X.ai, Elon Musk’s AI startup, has unveiled its latest AI production model, the Grok-1.5. Set to launch social network X’s Grok chatbot in the not-too-distant future (“in the next few days,” X.ai writes in a suspension), the Grok-1.5 appears to be a measurable upgrade over its predecessor, the Grok-1 — at least judging by the benchmark results and specifications X has released.
Grok-1.5 benefits from “enhanced reasoning,” according to X.ai, particularly when it comes to coding and math-related tasks. The model more than doubles the Grok-1’s score on a popular math benchmark, MATH, and scores over ten percentage points better on the HumanEval test of programming language generation and problem-solving abilities.
Of course, it is difficult to predict how these results will translate into real-world use. As we wrote recently, commonly used AI benchmarks, which measure things as intrinsic as performance on graduate-level chemistry exam questions, don’t quite capture how the average human interacts with models today.
An improvement that must lead to noticeable gains is the frame size the Grok-1.5 can take compared to the Grok-1.
Grok-1.5 has a framework of 128,000 tokens — “tokens” that refer to chunks of raw text (e.g., the word “fantasy” is split into “fan,” “tas,” and “tic”). The context box or window refers to input data (in this case, text) that a model examines before generating output (more text). Models with small context windows tend to forget the content of even very recent conversations, while models with larger contexts avoid this pitfall — and, as an added bonus, better understand the flow of data they receive.
“[Grok-1.5 can] use information from significantly larger documents,” X.ai writes in the aforementioned blog post. “Furthermore, the model can handle larger and more complex prompts while still maintaining its ability to follow instructions as the context window expands.”

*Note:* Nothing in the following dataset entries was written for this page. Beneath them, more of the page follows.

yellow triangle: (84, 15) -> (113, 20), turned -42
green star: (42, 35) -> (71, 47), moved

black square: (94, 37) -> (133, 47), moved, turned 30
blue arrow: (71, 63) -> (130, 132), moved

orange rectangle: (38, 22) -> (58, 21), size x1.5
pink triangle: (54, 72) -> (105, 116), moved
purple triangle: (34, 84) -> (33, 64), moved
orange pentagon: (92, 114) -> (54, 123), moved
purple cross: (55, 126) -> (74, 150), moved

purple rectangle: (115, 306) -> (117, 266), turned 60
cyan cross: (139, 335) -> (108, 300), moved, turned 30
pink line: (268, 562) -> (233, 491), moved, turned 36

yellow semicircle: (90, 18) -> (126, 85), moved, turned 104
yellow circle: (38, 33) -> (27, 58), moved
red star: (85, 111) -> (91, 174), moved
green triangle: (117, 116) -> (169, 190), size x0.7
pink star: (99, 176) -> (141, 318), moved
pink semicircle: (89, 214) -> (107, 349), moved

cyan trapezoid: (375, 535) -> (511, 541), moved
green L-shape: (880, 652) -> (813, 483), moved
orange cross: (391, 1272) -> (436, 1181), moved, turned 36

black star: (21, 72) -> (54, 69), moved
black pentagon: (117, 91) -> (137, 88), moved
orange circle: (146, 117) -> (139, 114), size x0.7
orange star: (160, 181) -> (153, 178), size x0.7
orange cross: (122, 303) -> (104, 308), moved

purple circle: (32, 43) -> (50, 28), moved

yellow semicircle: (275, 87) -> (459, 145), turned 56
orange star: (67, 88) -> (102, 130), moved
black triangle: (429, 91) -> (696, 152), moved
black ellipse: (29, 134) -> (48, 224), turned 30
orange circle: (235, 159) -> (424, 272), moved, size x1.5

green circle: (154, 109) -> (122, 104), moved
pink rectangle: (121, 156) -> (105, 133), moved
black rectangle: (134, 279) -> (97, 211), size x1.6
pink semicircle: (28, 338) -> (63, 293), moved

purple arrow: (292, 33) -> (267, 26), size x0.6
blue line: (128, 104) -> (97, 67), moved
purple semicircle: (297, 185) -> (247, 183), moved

What has historically set X.ai’s Grok models apart from other AI production models is that they answer questions about topics that are typically off-limits to other models, such as conspiracies and more controversial political ideas. The models also answer questions with “a revolutionary streak,” as Musk has described it, and with frankly rude language if asked.
It is unclear what changes, if any, Grok-1.5 brings to these areas. X.ai doesn’t mention this in the blog post.
Grok-1.5 will soon be available to early testers on X, X.ai says, accompanied by “several new features.” Musk previously hinted at summarizing threads and replies and suggesting content for posts. we’ll see if they come soon enough.
The announcement of Grok-1.5 comes on the heels of the X.ai open source Grok-1, albeit without the necessary code to improve or train it further. More recently, Musk said that more users on X — especially those paying for X’s $8 per month Premium plan — would gain access to Grok, the chatbot, which was previously only available to X Premium+ customers (who pay 16 $ per month).